De algum modo em contraste com Drucker, Jorge Dias, o atual CEO, no âmbito das comemorações dos 130 anos da companhia, afirmou que “a tradição não é garantia de nada e pode ser até algo poeirento”. Em paralelo, contudo, adquiriu a C. da Silva Vinhos, S.A. uma casa de Vinho do Porto, com origem em 1862 e a marca DALVA, uma simplificação do nome para facilidade de leitura dos estrangeiros, DA SI LVA, para assegurar a imagem tradicional, enriquecer o portfolio com vinhos DOC Douro – produzidos na Quinta de Ventozelo recentemente adquirida – e acrescentar as clássicas caves à sua oferta de enoturismo, em V. N Gaia.

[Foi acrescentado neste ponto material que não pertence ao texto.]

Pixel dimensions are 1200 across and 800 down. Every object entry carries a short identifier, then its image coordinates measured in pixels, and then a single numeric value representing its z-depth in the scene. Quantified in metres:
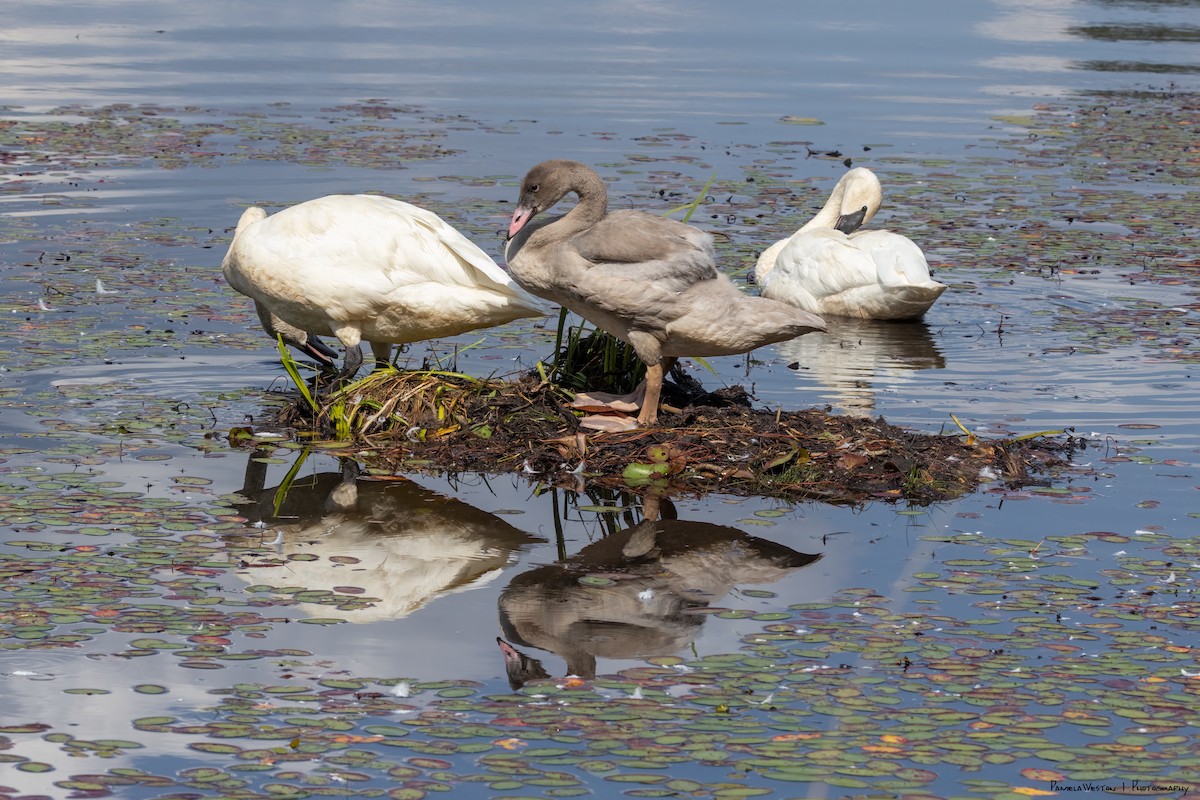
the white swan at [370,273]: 19.06
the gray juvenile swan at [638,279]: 17.52
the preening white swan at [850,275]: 25.87
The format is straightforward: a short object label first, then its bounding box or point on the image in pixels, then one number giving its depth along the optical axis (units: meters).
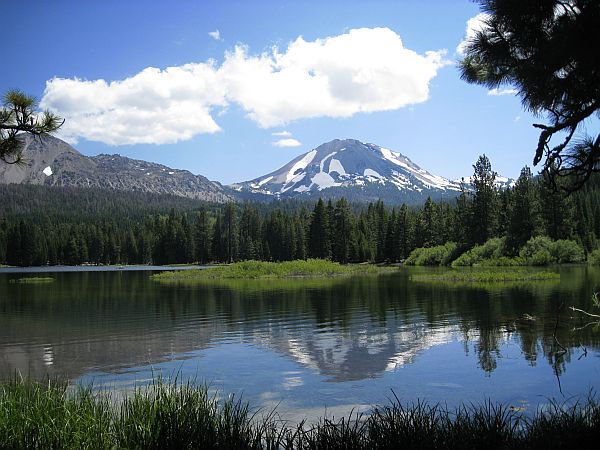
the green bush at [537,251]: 80.56
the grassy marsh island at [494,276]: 54.43
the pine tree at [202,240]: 158.62
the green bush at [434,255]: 97.19
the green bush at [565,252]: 84.69
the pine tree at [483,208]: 97.06
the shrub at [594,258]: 81.89
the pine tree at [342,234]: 129.12
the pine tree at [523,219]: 88.31
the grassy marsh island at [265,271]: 77.50
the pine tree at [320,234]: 128.75
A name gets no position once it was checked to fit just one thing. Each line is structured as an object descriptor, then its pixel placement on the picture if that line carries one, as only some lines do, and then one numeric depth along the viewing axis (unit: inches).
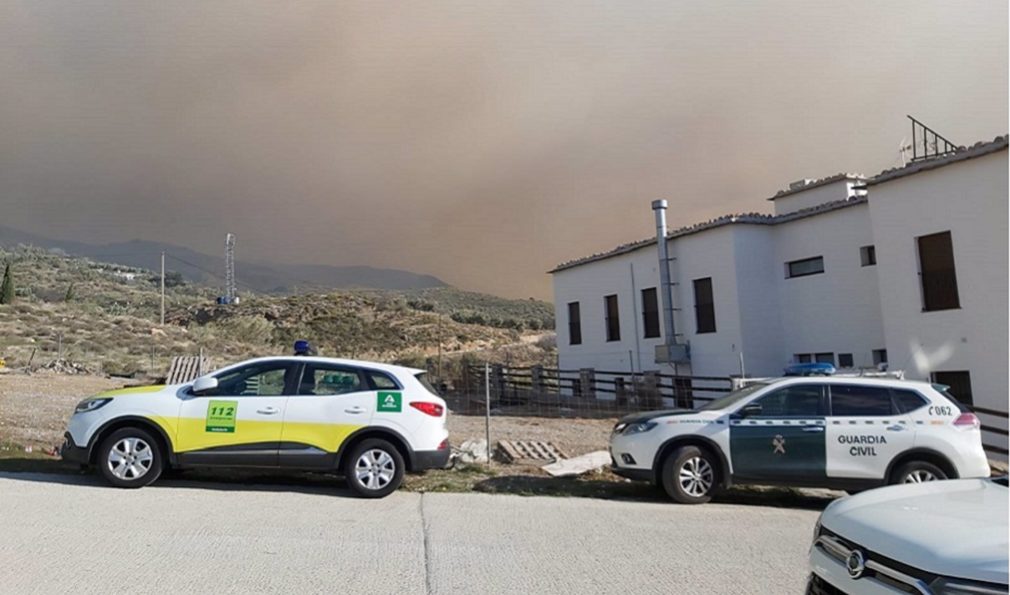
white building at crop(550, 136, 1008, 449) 650.8
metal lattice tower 2529.5
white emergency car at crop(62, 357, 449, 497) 353.1
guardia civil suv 381.1
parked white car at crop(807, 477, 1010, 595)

A Symington Family Estates, na sua 5ª geração, a partir da Warre’s (fundada em 1670, adquirida em 1905) e Dow’s (1768, 1960), integrou a W&JGraham’s (1820, 1970) e a Cockburn’s (1814, 2010) casas com nomes britânicos que não sustentaram o negócio tradicional. Com uma sólida visão de longo prazo, foi à custa de uma gestão de grande sobriedade, não distribuição de dividendos e acesso ao crédito, quando necessário, que pôde constituir este conjunto, ao mesmo tempo que investiu na aquisição de quintas, tornando-se o maior proprietário do Douro com 30 quintas num total de cerca de 2500 ha, com 1100 ha de vinhas.

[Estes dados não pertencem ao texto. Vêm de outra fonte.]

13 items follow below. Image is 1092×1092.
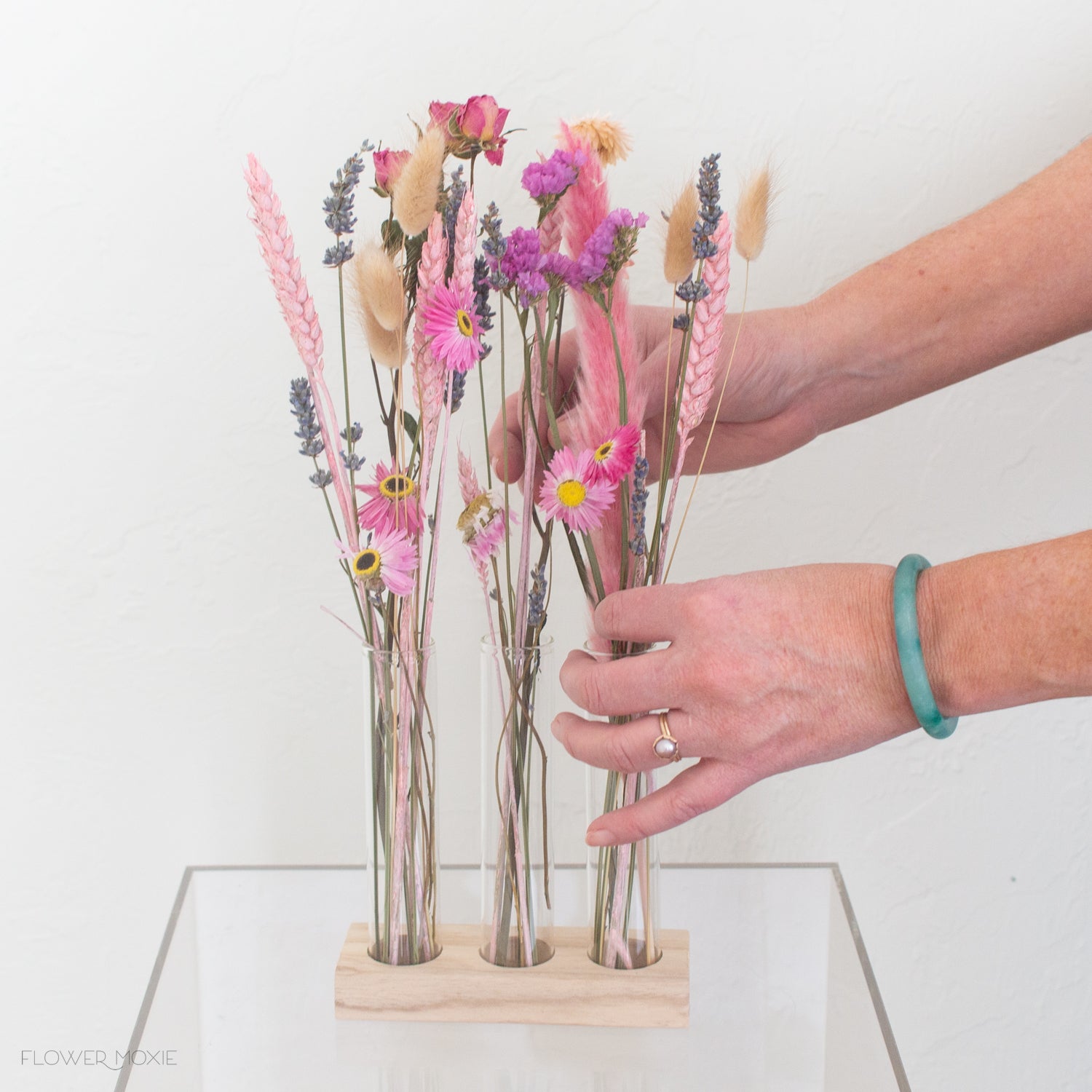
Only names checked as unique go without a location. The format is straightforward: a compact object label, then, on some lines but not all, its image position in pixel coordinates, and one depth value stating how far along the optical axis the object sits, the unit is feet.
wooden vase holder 2.41
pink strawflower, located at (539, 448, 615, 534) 1.97
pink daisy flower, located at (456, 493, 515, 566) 2.17
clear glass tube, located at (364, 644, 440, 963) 2.31
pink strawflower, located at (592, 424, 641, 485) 1.95
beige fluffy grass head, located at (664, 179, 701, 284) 2.04
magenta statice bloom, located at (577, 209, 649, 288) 1.91
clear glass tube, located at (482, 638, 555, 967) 2.33
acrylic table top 2.39
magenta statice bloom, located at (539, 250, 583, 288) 1.94
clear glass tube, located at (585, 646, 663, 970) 2.35
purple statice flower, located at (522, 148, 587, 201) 1.93
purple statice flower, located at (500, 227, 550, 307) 1.94
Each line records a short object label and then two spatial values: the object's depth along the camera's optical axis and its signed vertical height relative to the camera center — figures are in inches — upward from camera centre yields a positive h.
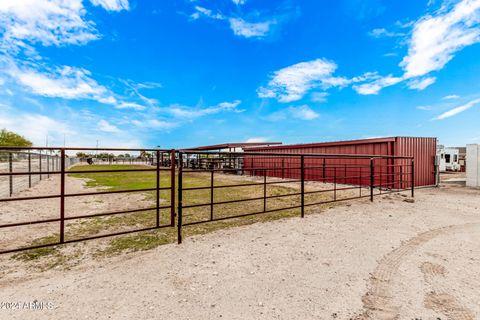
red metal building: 420.5 +13.0
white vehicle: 907.4 +5.0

Até meados dos anos 90 baseou o seu negócio num elevado volume de vendas e margens baixas, incluindo granel à distribuição moderna internacional e, desde os 80’s, em garrafa, à distribuição portuguesa, que pôde realizar esses investimentos, também com base no seu negócio em Inglaterra. Quando, por deliberação legislativa, em 1996 cessaram as vendas a granel, a Symington estava preparada para oferecer uma variedade de vinhos do Porto para todos os gostos com foco nas Categorias Especiais [Reserva, Tawny, Vintage, LBVs] que, foram crescendo até representar 60 % das vendas totais de cerca de 80 milhões €, com uma subida de €10 milhões, desde 2014.
Por exemplo, marcando a data da fundação, a SFE produziu um vinho premium de 1882 a partir de um dos três barris restantes, colocando no mercado um total de 656 garrafas numeradas (€ 8.000 cada) num estojo que incluía decantadores de cristal feitos especialmente à mão pela Atlantis. Usaram a marca NE OUBLIE, lema da família Graham, proprietária da empresa em que o jovem A J Symington começou a trabalhar em Portugal, nesse ano.
A cultura centenária, trabalhada e bem fermentada, uma visão de longo prazo fortalecida com estratégias coerentes, traduziram-se em negócios e, como acontece em setores empresariais deste tipo, em concentrações e aquisições nas empresas com balanços mais robustos.”